After training their model, the researchers used it to generate structural predictions of more than 2,000 DNA sequences, and then compared them to experimentally determined structures for these sequences. They found that the model produced structures that were the same or very similar to those seen in the experimental data.
“We usually look at hundreds or thousands of conformations for each sequence, which allows you to reasonably represent the diversity of structures that a particular region can have,” Zhang said. “If you repeat the experiment multiple times, in different cells, you will most likely end up in very different conformations. That’s what our model is trying to predict.”
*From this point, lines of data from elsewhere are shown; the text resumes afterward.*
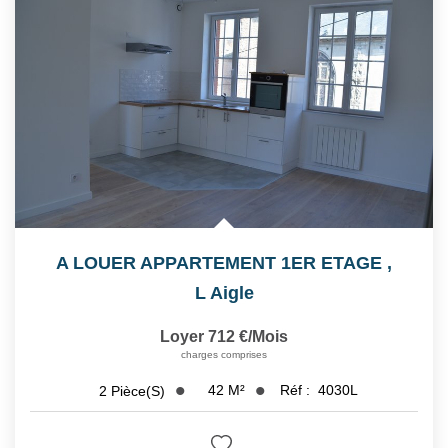
A LOUER APPARTEMENT 1ER ETAGE
,
L Aigle
Loyer 712 €/mois
charges comprises
42
M²
Réf :
4030L
2
Pièce(s)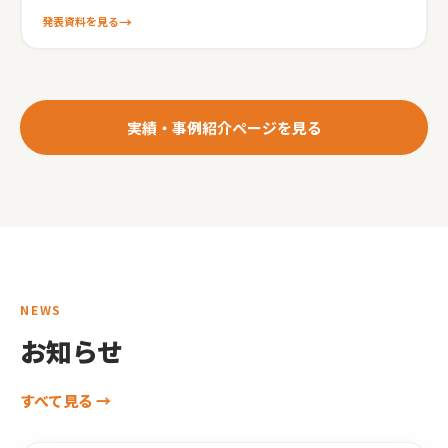
発表資料を見る
実績・事例紹介ページを見る
NEWS
お知らせ
すべて見る →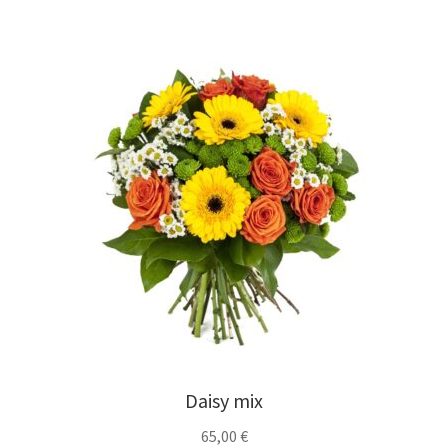
Daisy mix
65,00
€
The researchers also found that the model can accurately predict the data from the data of the cell types trained. This suggests that this model is useful for analyzing how chromatin structures differ between cell types and how these differences affect their function. The model can also be used to explore different chromatin states that may exist in a single cell and how these changes affect gene expression.
“Colomogen provides a new framework for AI-driven genome folding principles and demonstrates that generative AI can have 3D genomic structures that bridge genome and epigenomic features, pointing to future studies of changes in genome structure and function, with no scope of various biological contexts involving Carnegie Mellon’s computational biology major.
Another possible application is to explore how mutations in specific DNA sequences change chromatin conformation, which may elucidate how such mutations cause disease.
“I think we can solve a lot of interesting problems with this model,” Zhang said.
The researchers provided all the data and models to others who wanted to use the data.
The study was funded by the National Institutes of Health.